Second, Judt does not call for the disappearance of Israel, but wants to rid it of its Jewish character. What should be its new character? What should replace its “Jewish myth”? Judt does not specify, as he does not describe how Israel is to become un-Jewish – by replacing Hebrew with another language? Which one? By replacing the Shabbat with Sunday or Friday? By repealing the Law of Return?
For Israel, the only alternative to being Jewish is not an enlightened Western multicultural society, but to be dominated by the Muslim ocean in which she lives as a menaced island. If this happens, the only democracy in the Middle East would have disappeared, and the Jews of Israel would be forced into another exile from their historical homeland.
True, being Jewish doesn’t mean Israel should be undemocratic. And Israel – it must be admitted – is, like many democracies, a flawed one. Israel should remedy these flaws: It should enact a civil marriage law, reform its immigration laws, recognize non-Orthodox conversions, put an end to Orthodox-haredi monopolies, and abolish budgetary and other inequalities pertaining to its Arab-Palestinian minority while ensuring equal obligations, including national service.
But Judt is not content with implementing these reforms. He wants Israel to turn its back on its very raison d’être, on its Jewishness, on the right of the Jewish people to self determination. A Jewish state, like a Swedish or German state, combines elements not only of a common religion, but of a common identity and a shared history – and in the Jewish case, shared traumas.
Sand’s much-touted point that Ashkenazi Jews are not blood descendants of King David – an accusation that, by the way, he does not support with any scientific evidence – is really irrelevant. I know of no Zionist argument that claims Jewish racial purity. Herzl specifically denied it. He wrote in a diary entry for November 21, 1895: “We are an historical entity, a nation made up of diverse anthropological elements. This also suffices for the Jewish state. No nation has uniformity of race.”

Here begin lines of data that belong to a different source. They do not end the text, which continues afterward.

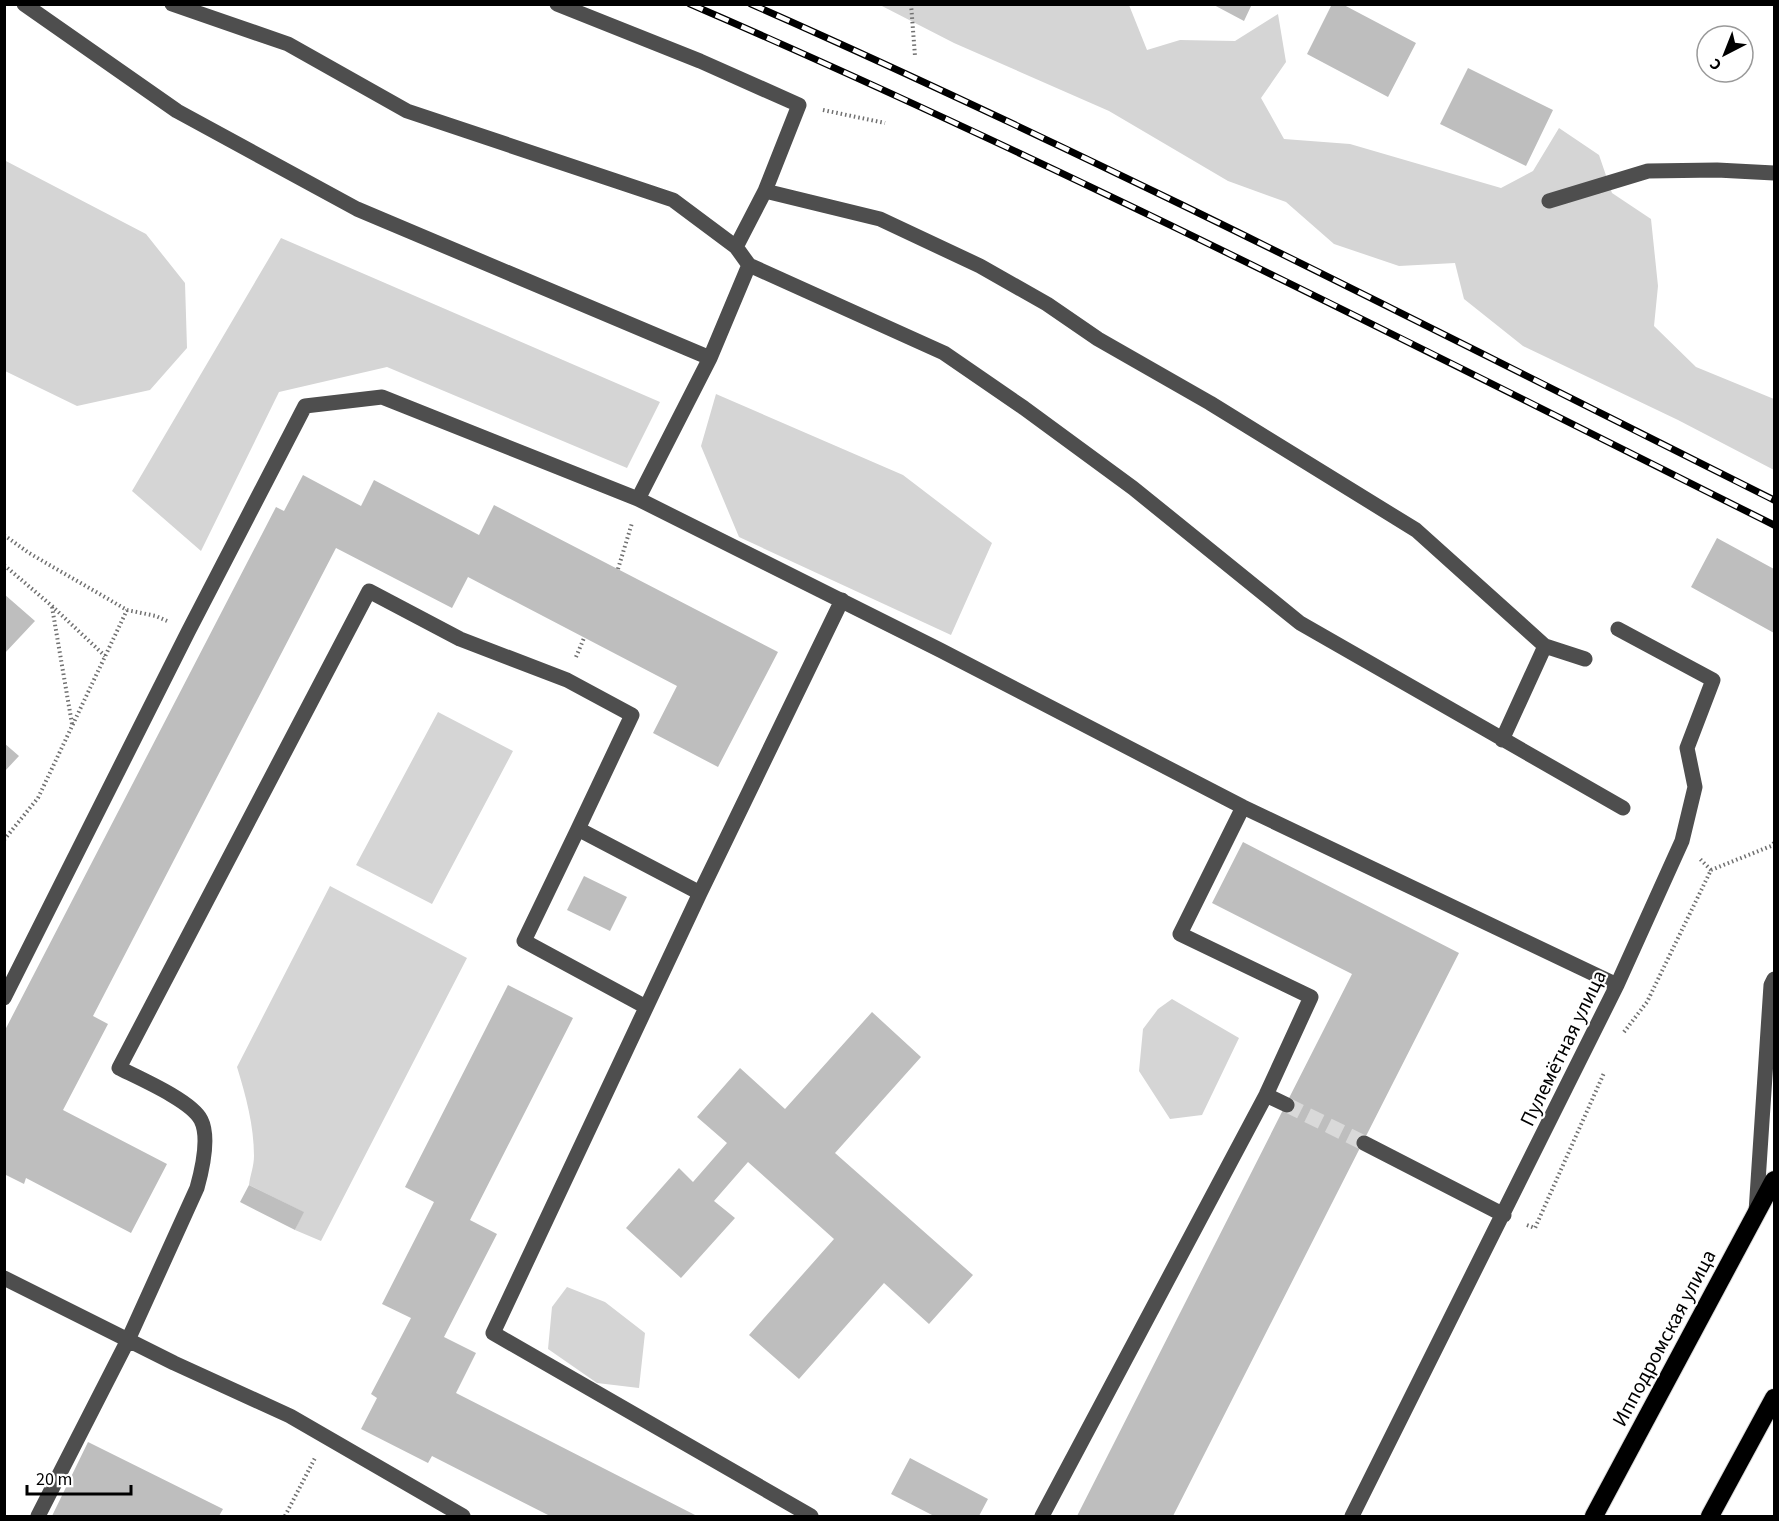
<svg xmlns="http://www.w3.org/2000/svg" width="1779" height="1521" viewBox="0 0 1779 1521" font-family="'Source Sans 3',sans-serif">
<style>
.green{fill:#d5d5d5}
.building{fill:#bebebe}
.lines{fill:none;stroke-linecap:round;stroke-linejoin:round}
.minor-tunnel{stroke:#d9d9d9;stroke-width:15;stroke-dasharray:15 8;stroke-linecap:butt}
.highway-casing{stroke:#dbdbdb;stroke-width:20}
.path{stroke:#707070;stroke-width:4;stroke-dasharray:1.5 3;stroke-linecap:butt}
.minor{stroke:#4e4e4e;stroke-width:15}
.highway{stroke:#000;stroke-width:18}
.rail-casing{stroke:#000;stroke-width:7}
.rail{stroke:#fff;stroke-width:4.5;stroke-dasharray:14;stroke-linecap:butt}
.labels{text-anchor:middle;dominant-baseline:central;stroke-width:4.5;stroke-linejoin:round;paint-order:stroke}
.street-label{font-size:21px;fill:#000;stroke:#fff}
</style>
<rect width="100%" height="100%" fill="#fff"/>
<!-- green -->
<path class="green" d="M880,5H1129L1147,50L1180,40L1235,41L1278,14L1286,62L1261,98L1284,139L1350,144L1501,188L1533,171L1559,128L1599,155L1612,193L1651,219L1658,286L1654,326L1696,367L1774,399V470L1678,420L1523,346L1464,299L1455,263L1399,266L1334,244L1286,202L1228,181L1109,111L954,43Z
M4,160L146,234L185,283L187,348L150,390L77,406L5,371Z
M281,238L660,402L627,468L387,367L279,392L201,551L132,491Z
M716,394L903,475L992,543L951,635L739,537L701,446Z
M438,712L513,751L432,904L356,865Z
M330,886L467,958L321,1241L295,1230L303,1212L249,1185C250,1176 254,1166 254,1156C254,1126 246,1096 237,1067Z
M1172,999L1239,1038L1202,1115L1170,1119L1139,1071L1143,1029L1158,1009Z
M567,1287L605,1302L645,1333L639,1388L597,1383L548,1349L552,1307Z"/>
<!-- building -->
<path class="building" d="M1212,4H1252L1244,21Z
M1332,4H1342L1416,43L1388,97L1307,54Z
M1468,68L1553,110L1526,166L1440,124Z
M303,475L361,506L374,480L479,535L494,505L778,652L718,767L653,733L677,686L468,577L452,608L336,548L93,1016L108,1024L63,1110L167,1164L131,1233L26,1178L24,1184L4,1174V1032L276,507L284,511Z
M1717,538L1774,569V633L1691,587Z
M4,594L35,621L4,654Z
M4,743L19,756L4,772Z
M1243,842L1459,953L1173,1516H1077L1352,974L1212,903Z
M584,876L627,897L610,931L567,910Z
M508,985L573,1018L470,1220L497,1234L444,1337L476,1353L456,1393L697,1516H550L432,1456L428,1463L361,1429L377,1398L371,1394L411,1318L382,1304L434,1202L405,1187Z
M872,1012L921,1057L835,1153L973,1275L929,1324L884,1283L799,1379L749,1335L834,1239L748,1162L714,1201L735,1218L681,1278L626,1228L679,1168L693,1182L727,1143L697,1117L740,1068L785,1109Z
M249,1185L304,1212L295,1230L240,1202Z
M88,1442L223,1509L219,1516H52Z
M910,1458L988,1499L979,1516H934L891,1494Z"/>
<g class="lines">
<!-- minor-tunnel -->
<path class="minor-tunnel" d="M1287,1105L1364,1143"/>
<!-- highway casing -->
<g class="highway-casing">
<path id="highway" d="M1594,1516L1774,1180
M1710,1516L1774,1398"/>
</g>
<!-- path -->
<path class="path" d="M911,4L915,56
M823,110L885,123
M4,535L29,553L127,610L156,616L167,621
M4,565L52,606L105,656
M618,569L632,523
M52,607L72,724
M576,657L584,638
M4,840L38,798L127,610
M1711,870L1771,846L1774,843
M1624,1032L1647,1002L1711,870L1700,859
M1527,1225L1535,1228L1604,1073
M285,1516L315,1458"/>
<!-- minor -->
<path class="minor" d="M24,4L177,111L357,209L710,358
M172,4L288,44L407,111L673,200L736,247
M557,4L700,61L799,105L765,191L736,247L749,265L710,358L638,499
M765,191L880,219L980,266L1047,304L1098,339L1210,403L1416,530L1545,646L1585,659
M1549,201L1648,171L1717,170L1774,173
M749,265L944,353L1024,408L1133,488L1300,623L1623,808
M1502,740L1545,646
M578,829L524,941L646,1007
M4,998L188,632L305,406L382,397L638,499L940,650L1243,807L1617,985
M1266,1095L1287,1105
M1364,1143L1504,1215
M1756,1212L1771,985L1774,979
M4,1278L174,1363L290,1416L463,1516
M38,1516L128,1340L197,1188C202,1170 210,1138 201,1120C192,1101 139,1078 119,1068L369,591L460,639L567,680L632,715L578,829L700,893
M811,1516L493,1333L700,893L842,600
M1042,1516L1266,1095L1311,997L1180,934L1243,807
M1352,1516L1617,985L1682,841L1695,787L1687,748L1713,680L1618,629"/>
<!-- highway -->
<use href="#highway" class="highway"/>
<!-- rail casing -->
<g class="rail-casing">
<path id="rail" d="M690,4C1058,163 1416,346 1774,525
M751,4C1098,157 1436,331 1774,500"/>
</g>
<!-- rail -->
<use href="#rail" class="rail"/>
</g>
<g class="labels">
<!-- street labels -->
<g class="street-label">
<text transform="translate(1563 1048) rotate(-64)">Пулемётная улица</text>
<text transform="translate(1664 1338) rotate(-62)">Ипподромская улица</text>
</g>
</g>
<!-- border -->
<rect width="1779" height="1521" fill="none" stroke="#000000" stroke-width="12"/>
<!-- north arrow -->
<g transform="translate(1725 54) rotate(222)"><circle r="28" fill="#ffffff" stroke="#999999" stroke-width="1.5"/>
<path d="M0-4.5L10 22L0 15L-10 22Z" fill="#000000"/>
<text y="-9" font-size="16" font-weight="bold" text-anchor="middle" fill="#000000">С</text>
</g>
<!-- scale -->
<path d="M27 1485v9h104v-9" fill="none" stroke="#000000" stroke-width="3"/>
<text x="36" y="1485" font-size="18" fill="#000000" stroke="#ffffff" stroke-width="4.5" paint-order="stroke">20 m</text>
</svg>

Indeed, no nation can claim racial continuity. When French schoolchildren learn about “our ancestors, the Gauls,” they realize that many of them are not biological descendants. And the same applies to Jews who talk about their biblical antecedents. This racial nonsense is dreamt up by the fertile minds of anti-Zionist Israeli academics. It is indeed a sad sight to watch a distinguished historian like Tony Judt embracing such half-truths.
Jews, like other peoples of the world, have a right to their own narrative and their own state. This right exists despite the ramblings from Israel’s anti-Zionist brigade.
Once again: why do so many supposedly enlightened people expect things from Israel that they don’t expect from any other country? Why, alone among nations, do its flaws render its very identity and existence illegitimate?